What needs to be done: Convert the records, from their first line through the line containing "particularly predatory because it preys on", into a JSON list of strings with one string per line, omitting any blank lines.

Material for this task:

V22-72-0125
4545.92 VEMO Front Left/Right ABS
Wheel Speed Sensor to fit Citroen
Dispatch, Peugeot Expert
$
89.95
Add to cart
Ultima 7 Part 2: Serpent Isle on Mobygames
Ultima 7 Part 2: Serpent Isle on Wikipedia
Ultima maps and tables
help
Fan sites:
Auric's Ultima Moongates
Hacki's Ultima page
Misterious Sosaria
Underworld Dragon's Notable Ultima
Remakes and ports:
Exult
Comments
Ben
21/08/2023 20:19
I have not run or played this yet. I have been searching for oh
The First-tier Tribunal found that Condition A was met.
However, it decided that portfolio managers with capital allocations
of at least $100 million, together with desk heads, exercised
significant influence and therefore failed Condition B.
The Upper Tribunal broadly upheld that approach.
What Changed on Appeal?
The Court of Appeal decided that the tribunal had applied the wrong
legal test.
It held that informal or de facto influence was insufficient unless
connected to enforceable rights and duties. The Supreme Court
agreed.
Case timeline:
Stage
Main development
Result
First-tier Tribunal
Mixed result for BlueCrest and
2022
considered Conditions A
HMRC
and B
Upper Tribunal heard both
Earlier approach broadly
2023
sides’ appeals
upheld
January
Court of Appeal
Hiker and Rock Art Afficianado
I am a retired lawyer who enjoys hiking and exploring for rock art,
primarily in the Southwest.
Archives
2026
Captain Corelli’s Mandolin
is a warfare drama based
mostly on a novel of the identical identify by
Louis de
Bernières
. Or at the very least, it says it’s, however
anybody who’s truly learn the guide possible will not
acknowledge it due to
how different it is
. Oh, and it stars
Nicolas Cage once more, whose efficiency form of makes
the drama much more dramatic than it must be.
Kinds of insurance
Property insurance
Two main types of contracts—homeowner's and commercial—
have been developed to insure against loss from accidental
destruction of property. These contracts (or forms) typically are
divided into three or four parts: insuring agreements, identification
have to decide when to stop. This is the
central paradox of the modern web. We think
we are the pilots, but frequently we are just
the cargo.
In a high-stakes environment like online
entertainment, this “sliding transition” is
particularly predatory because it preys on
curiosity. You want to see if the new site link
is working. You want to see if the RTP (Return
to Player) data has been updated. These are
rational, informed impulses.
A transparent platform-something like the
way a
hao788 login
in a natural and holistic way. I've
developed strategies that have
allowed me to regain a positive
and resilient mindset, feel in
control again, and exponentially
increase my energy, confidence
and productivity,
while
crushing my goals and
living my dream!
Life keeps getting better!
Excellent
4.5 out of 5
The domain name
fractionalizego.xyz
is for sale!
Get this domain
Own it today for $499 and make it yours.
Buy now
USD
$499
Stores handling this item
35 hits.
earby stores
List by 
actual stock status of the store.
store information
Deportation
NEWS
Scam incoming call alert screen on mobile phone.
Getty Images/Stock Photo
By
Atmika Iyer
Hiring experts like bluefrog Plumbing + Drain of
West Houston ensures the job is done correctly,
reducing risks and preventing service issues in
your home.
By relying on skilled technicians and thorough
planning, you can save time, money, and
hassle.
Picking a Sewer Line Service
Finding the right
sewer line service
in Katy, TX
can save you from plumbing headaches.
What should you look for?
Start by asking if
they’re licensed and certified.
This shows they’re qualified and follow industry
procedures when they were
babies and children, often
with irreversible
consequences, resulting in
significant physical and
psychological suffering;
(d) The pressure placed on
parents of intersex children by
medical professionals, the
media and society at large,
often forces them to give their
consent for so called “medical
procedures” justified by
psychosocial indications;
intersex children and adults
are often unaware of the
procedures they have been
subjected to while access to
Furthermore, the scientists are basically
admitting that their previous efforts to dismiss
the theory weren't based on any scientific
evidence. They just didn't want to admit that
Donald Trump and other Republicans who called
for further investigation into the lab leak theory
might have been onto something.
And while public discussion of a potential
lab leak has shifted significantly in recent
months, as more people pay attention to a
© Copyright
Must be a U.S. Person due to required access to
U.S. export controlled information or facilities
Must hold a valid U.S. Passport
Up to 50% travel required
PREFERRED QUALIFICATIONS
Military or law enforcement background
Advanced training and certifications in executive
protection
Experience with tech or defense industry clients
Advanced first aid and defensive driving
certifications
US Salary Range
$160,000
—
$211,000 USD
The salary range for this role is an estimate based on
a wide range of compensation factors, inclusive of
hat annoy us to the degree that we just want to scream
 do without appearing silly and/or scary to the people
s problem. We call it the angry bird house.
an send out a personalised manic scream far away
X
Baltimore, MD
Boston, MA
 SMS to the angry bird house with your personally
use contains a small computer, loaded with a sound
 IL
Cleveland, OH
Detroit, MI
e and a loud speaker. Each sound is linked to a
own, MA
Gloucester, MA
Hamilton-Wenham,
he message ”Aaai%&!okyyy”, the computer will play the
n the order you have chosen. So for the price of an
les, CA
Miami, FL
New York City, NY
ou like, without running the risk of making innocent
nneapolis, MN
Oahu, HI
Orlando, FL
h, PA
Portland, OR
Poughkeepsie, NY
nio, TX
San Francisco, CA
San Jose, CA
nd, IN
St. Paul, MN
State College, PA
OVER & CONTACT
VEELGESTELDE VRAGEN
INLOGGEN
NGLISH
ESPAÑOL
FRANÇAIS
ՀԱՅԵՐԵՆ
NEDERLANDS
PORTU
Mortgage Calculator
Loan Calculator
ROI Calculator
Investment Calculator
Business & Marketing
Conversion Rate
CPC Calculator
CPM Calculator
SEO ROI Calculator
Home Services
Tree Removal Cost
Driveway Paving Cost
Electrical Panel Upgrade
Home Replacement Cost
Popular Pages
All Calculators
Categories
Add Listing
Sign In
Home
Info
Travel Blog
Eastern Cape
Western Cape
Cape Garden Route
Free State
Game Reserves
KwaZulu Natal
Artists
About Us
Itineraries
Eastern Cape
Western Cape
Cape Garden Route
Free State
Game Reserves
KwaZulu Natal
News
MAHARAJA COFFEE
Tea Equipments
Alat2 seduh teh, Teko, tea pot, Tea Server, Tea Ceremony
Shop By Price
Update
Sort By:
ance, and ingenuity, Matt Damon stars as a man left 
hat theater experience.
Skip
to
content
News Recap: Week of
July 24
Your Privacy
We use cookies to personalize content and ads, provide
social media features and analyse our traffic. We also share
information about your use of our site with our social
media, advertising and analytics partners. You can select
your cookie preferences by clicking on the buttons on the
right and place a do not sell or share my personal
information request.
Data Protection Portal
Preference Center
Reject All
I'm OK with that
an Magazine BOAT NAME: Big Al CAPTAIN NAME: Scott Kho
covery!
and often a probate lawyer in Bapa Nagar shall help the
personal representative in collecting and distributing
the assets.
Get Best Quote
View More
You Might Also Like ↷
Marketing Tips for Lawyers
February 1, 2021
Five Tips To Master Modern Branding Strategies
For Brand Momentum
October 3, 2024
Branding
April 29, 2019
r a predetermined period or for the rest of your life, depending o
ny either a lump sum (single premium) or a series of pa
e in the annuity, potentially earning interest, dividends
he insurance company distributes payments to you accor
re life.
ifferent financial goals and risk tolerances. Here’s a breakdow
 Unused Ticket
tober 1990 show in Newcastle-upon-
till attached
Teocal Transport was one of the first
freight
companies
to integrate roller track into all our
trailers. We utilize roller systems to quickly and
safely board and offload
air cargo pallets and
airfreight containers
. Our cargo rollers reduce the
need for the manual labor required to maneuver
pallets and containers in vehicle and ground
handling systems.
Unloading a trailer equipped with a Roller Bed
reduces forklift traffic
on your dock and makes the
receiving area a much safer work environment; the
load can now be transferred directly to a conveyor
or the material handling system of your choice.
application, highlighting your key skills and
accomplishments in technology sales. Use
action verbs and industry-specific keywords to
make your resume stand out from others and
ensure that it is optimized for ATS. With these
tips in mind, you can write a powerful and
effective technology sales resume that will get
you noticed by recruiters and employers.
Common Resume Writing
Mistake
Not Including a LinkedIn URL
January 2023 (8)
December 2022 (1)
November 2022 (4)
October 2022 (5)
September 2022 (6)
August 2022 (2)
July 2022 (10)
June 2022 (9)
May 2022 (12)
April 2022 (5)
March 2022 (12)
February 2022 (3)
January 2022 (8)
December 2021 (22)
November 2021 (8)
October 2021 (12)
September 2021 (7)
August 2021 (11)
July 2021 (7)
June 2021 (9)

Result for this exercise:
[
  "V22-72-0125",
  "4545.92 VEMO Front Left/Right ABS",
  "Wheel Speed Sensor to fit Citroen",
  "Dispatch, Peugeot Expert",
  "$",
  "89.95",
  "Add to cart",
  "Ultima 7 Part 2: Serpent Isle on Mobygames",
  "Ultima 7 Part 2: Serpent Isle on Wikipedia",
  "Ultima maps and tables",
  "help",
  "Fan sites:",
  "Auric's Ultima Moongates",
  "Hacki's Ultima page",
  "Misterious Sosaria",
  "Underworld Dragon's Notable Ultima",
  "Remakes and ports:",
  "Exult",
  "Comments",
  "Ben",
  "21/08/2023 20:19",
  "I have not run or played this yet. I have been searching for oh",
  "The First-tier Tribunal found that Condition A was met.",
  "However, it decided that portfolio managers with capital allocations",
  "of at least $100 million, together with desk heads, exercised",
  "significant influence and therefore failed Condition B.",
  "The Upper Tribunal broadly upheld that approach.",
  "What Changed on Appeal?",
  "The Court of Appeal decided that the tribunal had applied the wrong",
  "legal test.",
  "It held that informal or de facto influence was insufficient unless",
  "connected to enforceable rights and duties. The Supreme Court",
  "agreed.",
  "Case timeline:",
  "Stage",
  "Main development",
  "Result",
  "First-tier Tribunal",
  "Mixed result for BlueCrest and",
  "2022",
  "considered Conditions A",
  "HMRC",
  "and B",
  "Upper Tribunal heard both",
  "Earlier approach broadly",
  "2023",
  "sides’ appeals",
  "upheld",
  "January",
  "Court of Appeal",
  "Hiker and Rock Art Afficianado",
  "I am a retired lawyer who enjoys hiking and exploring for rock art,",
  "primarily in the Southwest.",
  "Archives",
  "2026",
  "Captain Corelli’s Mandolin",
  "is a warfare drama based",
  "mostly on a novel of the identical identify by",
  "Louis de",
  "Bernières",
  ". Or at the very least, it says it’s, however",
  "anybody who’s truly learn the guide possible will not",
  "acknowledge it due to",
  "how different it is",
  ". Oh, and it stars",
  "Nicolas Cage once more, whose efficiency form of makes",
  "the drama much more dramatic than it must be.",
  "Kinds of insurance",
  "Property insurance",
  "Two main types of contracts—homeowner's and commercial—",
  "have been developed to insure against loss from accidental",
  "destruction of property. These contracts (or forms) typically are",
  "divided into three or four parts: insuring agreements, identification",
  "have to decide when to stop. This is the",
  "central paradox of the modern web. We think",
  "we are the pilots, but frequently we are just",
  "the cargo.",
  "In a high-stakes environment like online",
  "entertainment, this “sliding transition” is",
  "particularly predatory because it preys on"
]